Aujourd’hui, l’interrogation quant à son usage se renforce. Dans leur compte-rendu final des opérations à Sainte-Soline, les forces de police ont d’ailleurs omis son utilisation. Le général d’armée Christian Rodriguez évoque simplement « 5 015 grenades lacrymogènes tirées, 89 grenades de désencerclement GENL, 40 dispositifs déflagrants ASSR et 81 tirs de LBD », mais ne parle aucunement des GM2L. Cet oubli pose question alors que BFMTV reprenait, au lendemain de la manifestation, un premier décompte du ministère de l’Intérieur parlant de 260 grenades GM2L lancées sur les manifestants.
La GM2L comporte de graves « défaillances techniques »
Un chiffre loin d’être anecdotique. Cela représente tout de même un tiers des grenades GLI-F4 ou GM2L lancées au cours de la révolte des Gilets jaunes (de 2018 à 2019). En seulement deux heures. « Ces 260 grenades GM2L [équivalent à] 11 kilogrammes d’hexocire (explosif 1,6 fois plus puissant que le TNT) projetés sur les têtes de manifestant·es dépourvu·es de casques et d’armures susceptibles de résister à des impacts de cette puissance », ajoute le collectif Désarmons-les.

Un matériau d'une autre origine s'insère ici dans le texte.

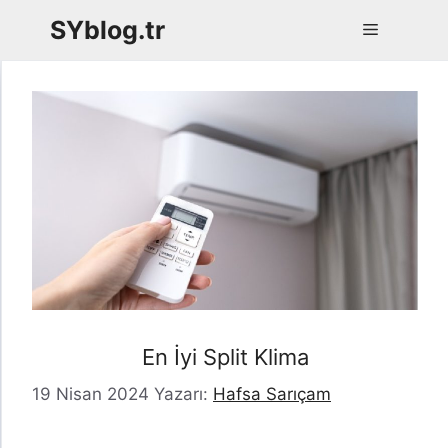
İçeriğe
SYblog.tr
Menü
atla
En İyi Split Klima
19 Nisan 2024
Yazarı:
Hafsa Sarıçam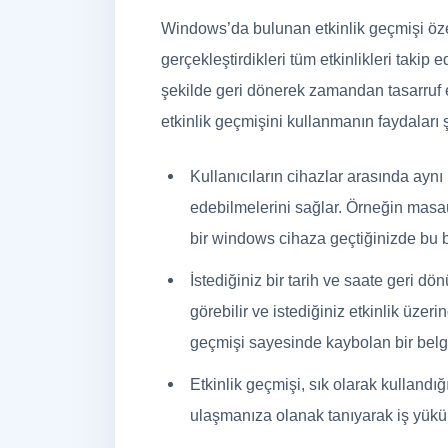
Windows’da bulunan etkinlik geçmişi özell
gerçekleştirdikleri tüm etkinlikleri takip 
şekilde geri dönerek zamandan tasarruf e
etkinlik geçmişini kullanmanın faydaları ş
Kullanıcıların cihazlar arasında ay
edebilmelerini sağlar. Örneğin masaü
bir windows cihaza geçtiğinizde bu 
İstediğiniz bir tarih ve saate geri dö
görebilir ve istediğiniz etkinlik üzer
geçmişi sayesinde kaybolan bir bel
Etkinlik geçmişi, sık olarak kullandı
ulaşmanıza olanak tanıyarak iş yükünü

La situation est d’autant plus problématique que Mediapart avait révélé que cette grenade comportait de graves « défaillances techniques ». Le 1er juillet 2021, Gérald Darmanin avait lui-même restreint son usage et interdit le lancer à la main à cause notamment d’un dysfonctionnement du bouchon allumeur. Malgré les risques, le ministère continue néanmoins d’autoriser son emploi avec un lance-grenades. Le 10 novembre 2022, les autorités ont même passé un appel d’offres pour acheter 840 000 grenades GM2L supplémentaires et équiper massivement les forces de police dans les quatre années qui viennent.

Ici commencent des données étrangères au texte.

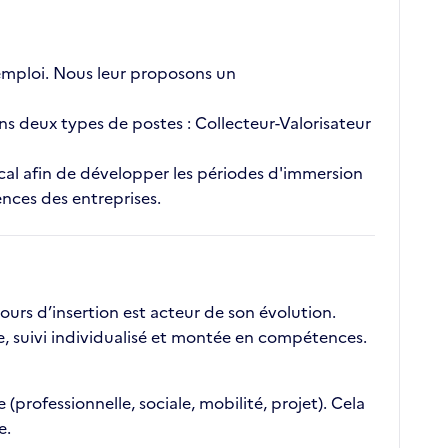
 l'emploi. Nous leur proposons un
ns deux types de postes : Collecteur-Valorisateur
ocal afin de développer les périodes d'immersion
nces des entreprises.
urs d’insertion est acteur de son évolution.
e, suivi individualisé et montée en compétences.
 (professionnelle, sociale, mobilité, projet). Cela
e.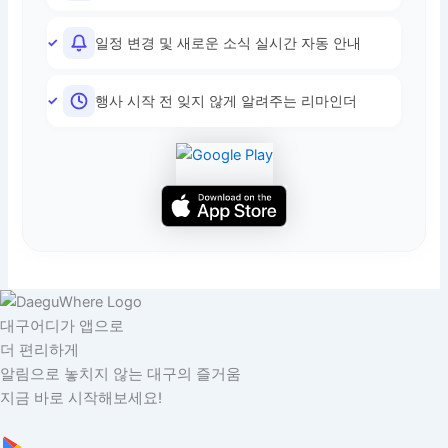
일정 변경 및 새로운 소식 실시간 자동 안내
행사 시작 전 잊지 않게 알려주는 리마인더
대구어디가 앱으로
더 편리하게
알림으로 놓치지 않는 대구의 즐거움
지금 바로 시작해보세요!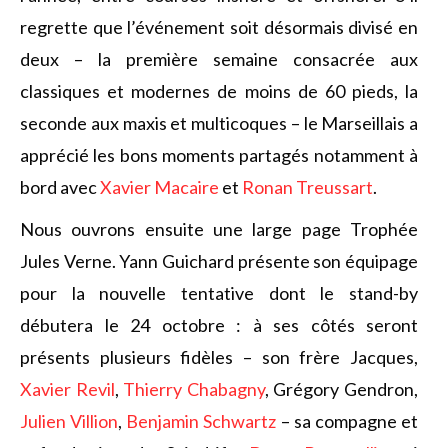
regrette que l’événement soit désormais divisé en
deux – la première semaine consacrée aux
classiques et modernes de moins de 60 pieds, la
seconde aux maxis et multicoques – le Marseillais a
apprécié les bons moments partagés notamment à
bord avec
Xavier Macaire
et
Ronan Treussart
.
Nous ouvrons ensuite une large page Trophée
Jules Verne. Yann Guichard présente son équipage
pour la nouvelle tentative dont le stand-by
débutera le 24 octobre : à ses côtés seront
présents plusieurs fidèles – son frère Jacques,
Xavier Revil
,
Thierry Chabagny
, Grégory Gendron,
Julien Villion
,
Benjamin Schwartz
– sa compagne et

Pour Claire Dujardin, l’avocate de la mère de Rémi Fraisse, « aucune leçon n’a été tirée depuis la mort de Rémi. L’État fait toujours mine de découvrir la dangerosité de ces armes et les remplace dès que la polémique est trop forte par d’autres grenades tout aussi problématiques. La France ne sait pas faire sans ces armes de guerre. Cela questionne le fonctionnement du maintien de l’ordre, mais aussi notre démocratie ».